I rarely remember my dreams but last night, though the details are unclear, I spent my time dreaming that I was speaking and then being brought up short by the realization that I shouldn’t. I wonder if I was making noises in my sleep to match my dreams. I went to the movies last night (Moneyball, very good) and as I left I accidentally clipped the heel of the man in front of me and automatically said, or sort of aspirated, “oops, sorry”. First of all a dread descended that I had just ruined my voice by that simple utterance and all this surgery and silence was for nothing. Then I began to wonder why the clipping of a stranger’s heel elicited sound while dealing with my daughter’s moods or the necessities of daily life do not. We seem to be programmed as a species to be more concerned with what strangers think of us than what our family and friends think of us. Is it that we fear the stranger might turn on us while our families generally realize that the clipping of a heel is simply ineptitude or accident? Presumably the family, knowing they are stuck with us and we with them, let such things pass and we generally know the limits of patience of those closest to us. The stranger, however, may be volatile, perhaps he has had a very bad day and might decide that my clipping of his heel is the last straw and all the frustrations of his day will come bursting forth in an attack on the heel clipper. He might be particularly angered by a clipper of heels who blithely continues on without a word or, worse, a possibly lunatic clipper who is gesticulating meaninglessly, trying to communicate through signs and gestures in the middle of the entrance lobby of a large movie theatre while hundreds watch the strange pantomime, an embarrassing farce for all concerned. Far more likely that we utter apologies left and right because we know that it helps grease the wheels of our days and costs us little. Apologies within families are delicate negotiations, upon them depends the fragile balance that is required to keep the whole strange edifice standing, or at least no more than tottering.

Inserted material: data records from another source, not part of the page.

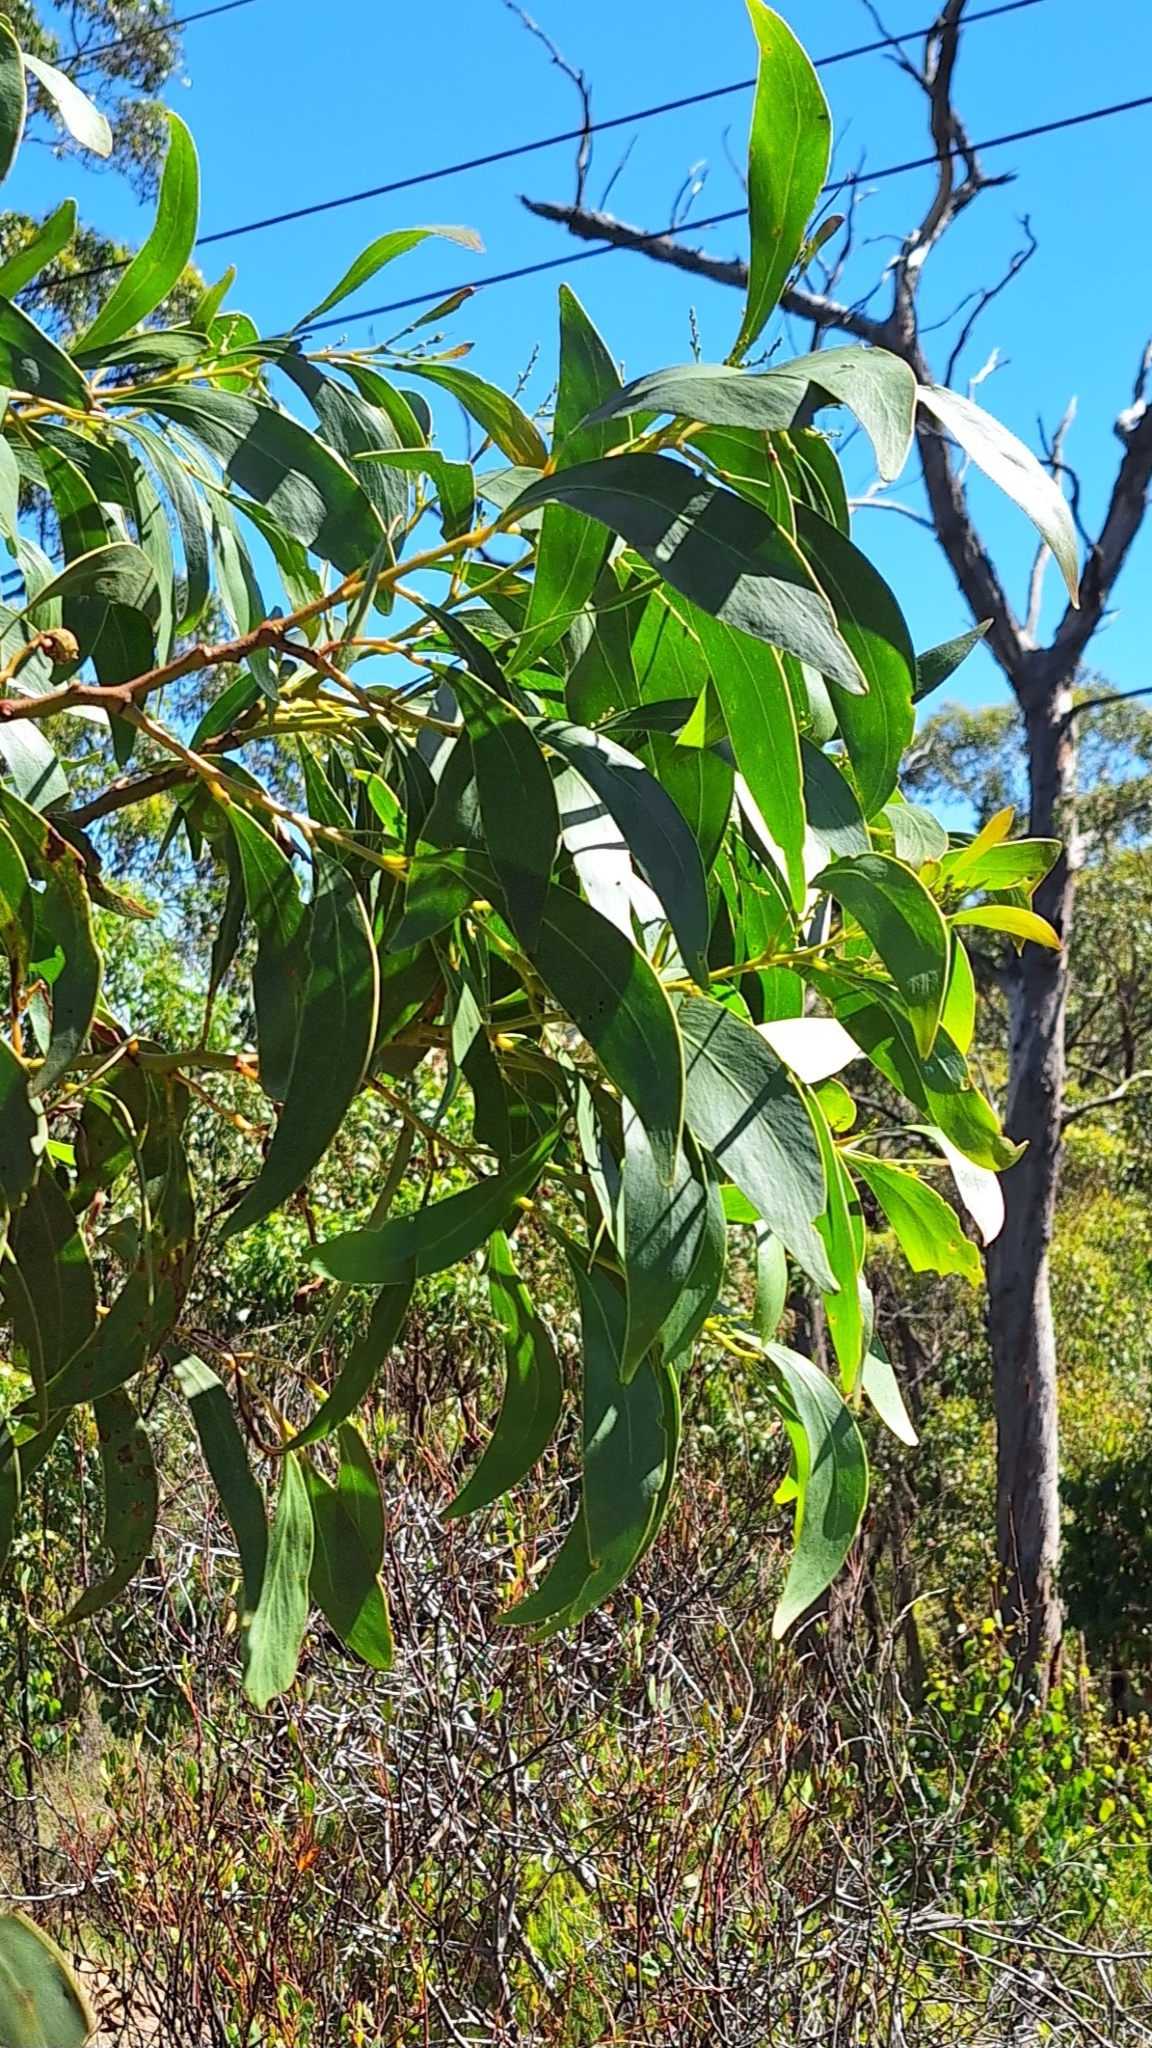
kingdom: Plantae
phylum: Tracheophyta
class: Magnoliopsida
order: Fabales
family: Fabaceae
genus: Acacia
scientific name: Acacia pycnantha
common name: Golden wattle
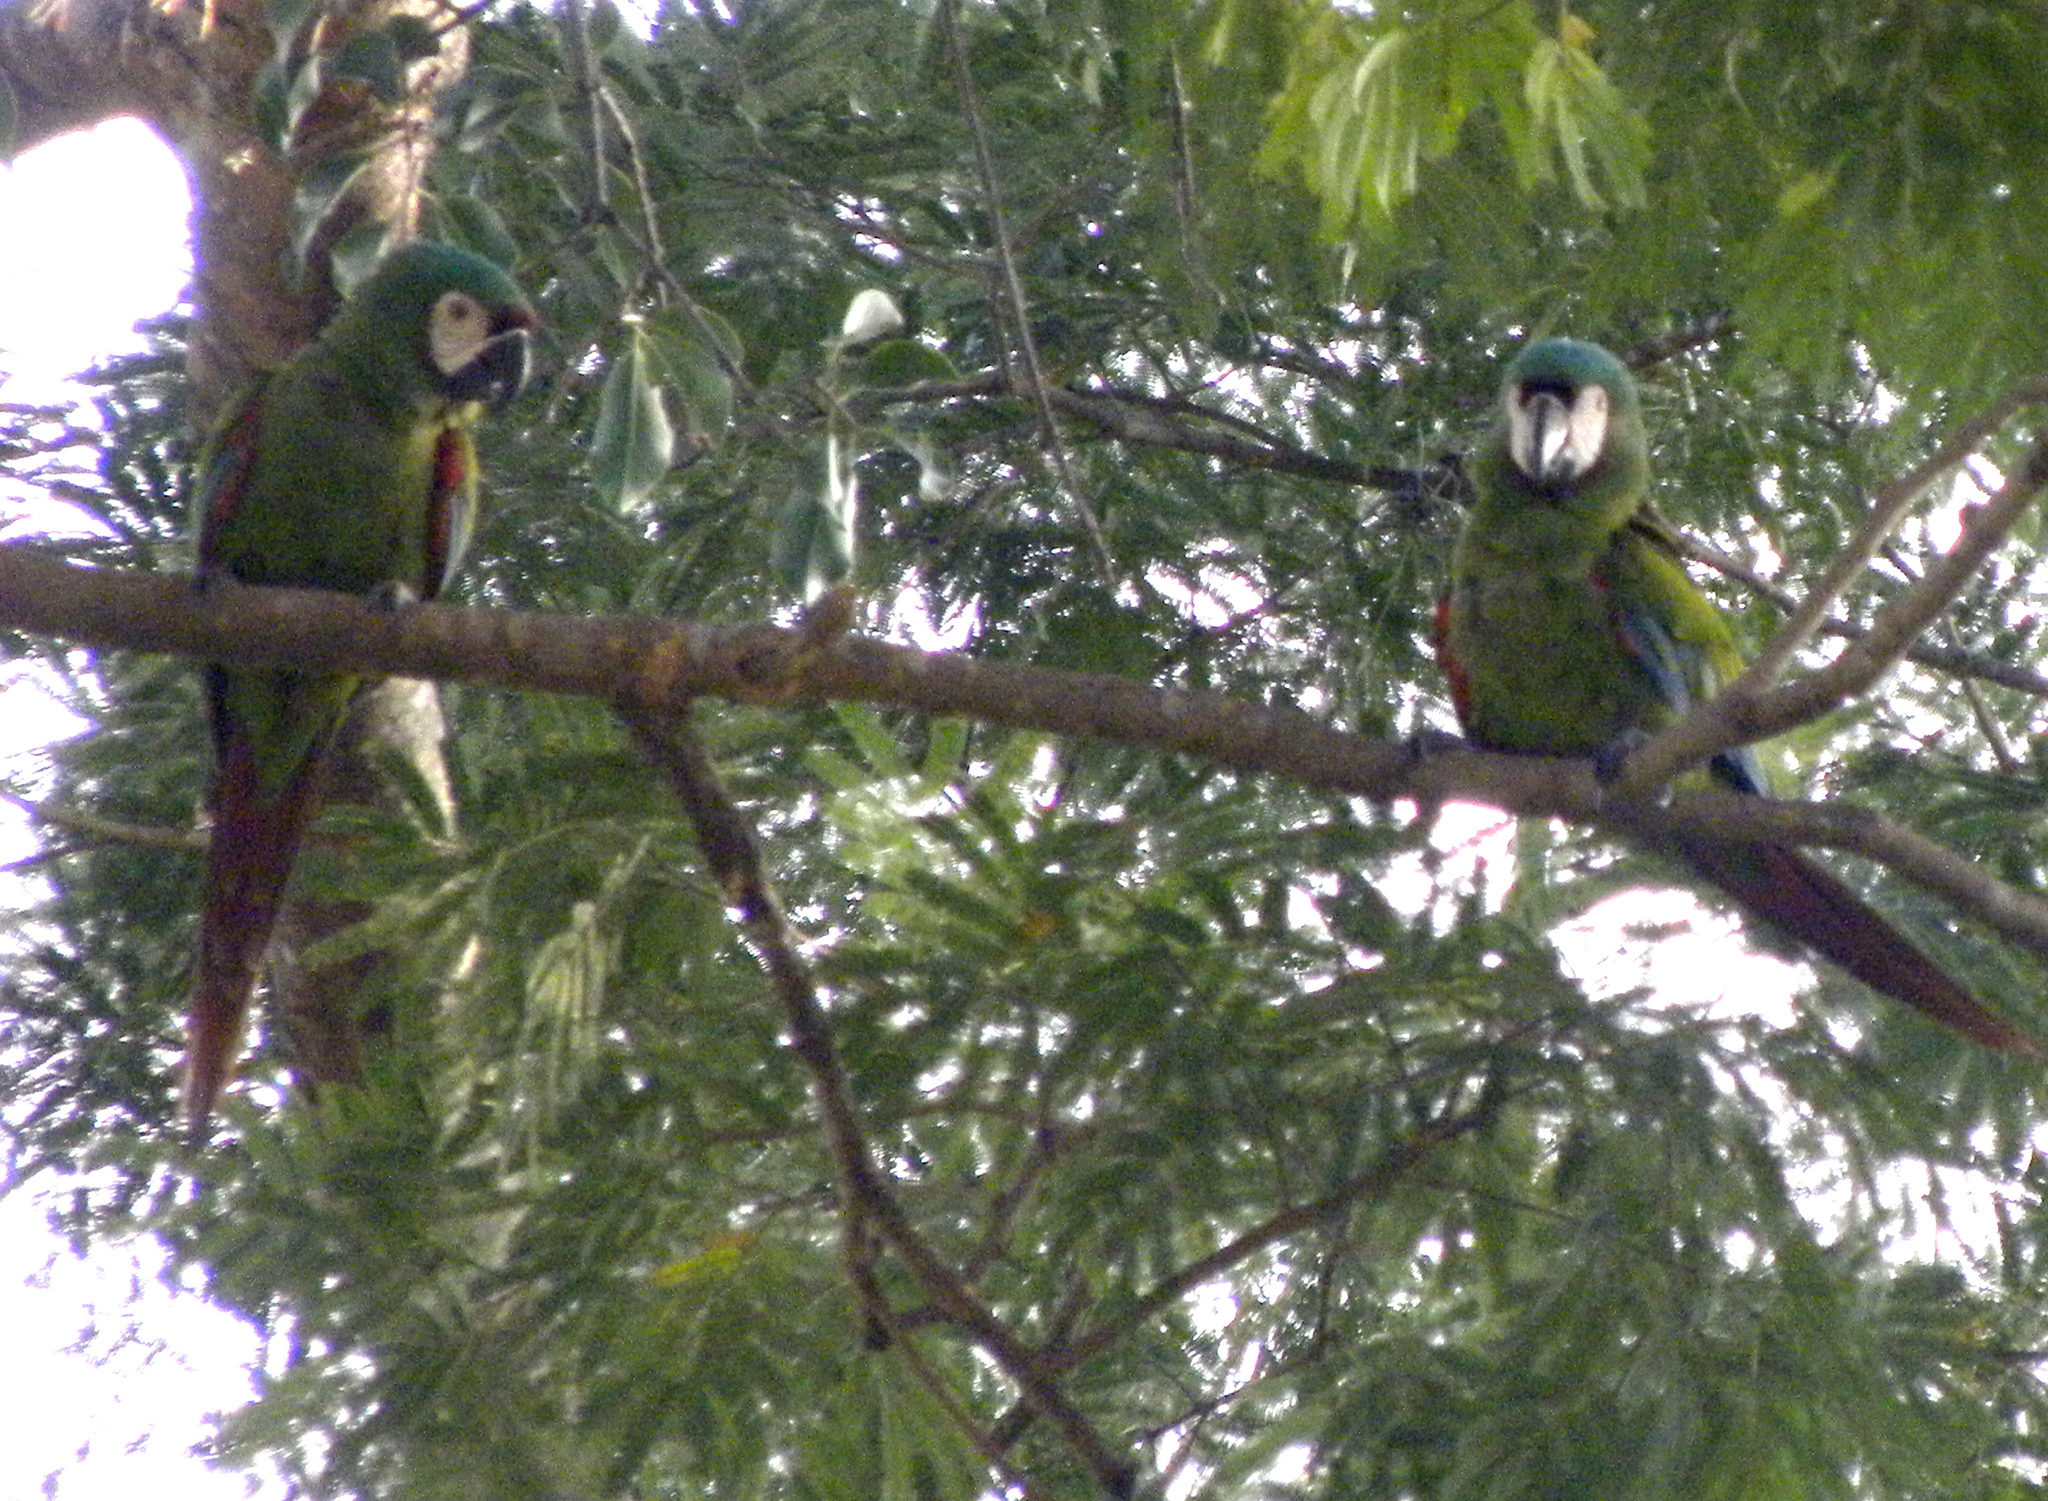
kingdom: Animalia
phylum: Chordata
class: Aves
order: Psittaciformes
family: Psittacidae
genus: Ara
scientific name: Ara severus
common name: Chestnut-fronted macaw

I have noticed that people start whispering sometimes when I indicate that I cannot speak. I went into the convenience store over the road from our house and let the owner know I am not speaking and he seemed apologetic and started to whisper. He accompanied this whispering with a sort of cringe, a bowing of the body and a slight shuffling as though he was in thrall to my reduced condition. I could not work out if this was because he feared a loud voice might shatter something in me or worsen my condition even though it is in no way connected to my ears. His is not an unusual reaction though a little emphatic perhaps. Those who know me usually laugh. Someone as opinionated as I ought to be the butt of jokes at a time like this. I caught a snippet of Sacha Cohen’s movie “Borat” the other night and remembered my reaction to it which the snippet confirmed. Americans, or more specifically people in the United States, are unfailingly polite to strangers or to those they do not know well. Familiarity breeds mockery. The man in the store knows me and my family as the buyers of bottles of wine and beer, occasional junk food and emergency toilet paper and he does not speak much English. The people at my local coffee shop, those behind the counter and the drinkers, know me and my daughter as voluble and garrulous and sarcastic and react accordingly. All are sympathetic, of course, but sympathy can come in the form of quiet glee at my condition, an opinionated man free with his theories and notions brought low by a small growth that might have been designed specifically to humble him.

As I drove home this evening I saw a billboard for the local television news and I realized that if I had a voice and another person in the car I would venture the question: Why does anyone watch local television news? It is beyond awful. I mean Maury Povich is awful, a lot of the Disney Channel is awful, the E channel is awful but Povich, Disney and E are awful in a thrilling, truly exploitative way. Maybe not Disney. You should know that I think Jerry Springer is a genius, by the way. Local news, though. Who still watches it? Millions, I presume, who want to know how the latest supermarket opening went, how the junior high basketball team fared in Nowhere Suburbia. I can sort of understand why someone might watch the weather forecast in Chicago or Denver where they actually have weather, but why would you care about the weather forecast in southern California? I can give it to you now. Warm and sunny. Besides you can get the weather forecast any time you please on the internet without the dancing bear and the smug commentary from surgically enhanced nincompoops who think Johnny Carson was the height of western culture. Don’t get me wrong, he was very good was Johnny Carson, but you know what I mean. The reason that local news has prodded me into ranting opinion is that while not talking I notice things more. Self help books seem to advise that we should all notice the world around us more, take time to look and listen. I have lots of looking and listening time and it’s not a great improver of life. It’s mostly billboards advertising local news. Mind you self help books also advise letting go of your anger and that’s the last thing you want to do. Greatest force for change in the world. Maybe it will force me to campaign to get rid of billboards with people who have had plastic surgery.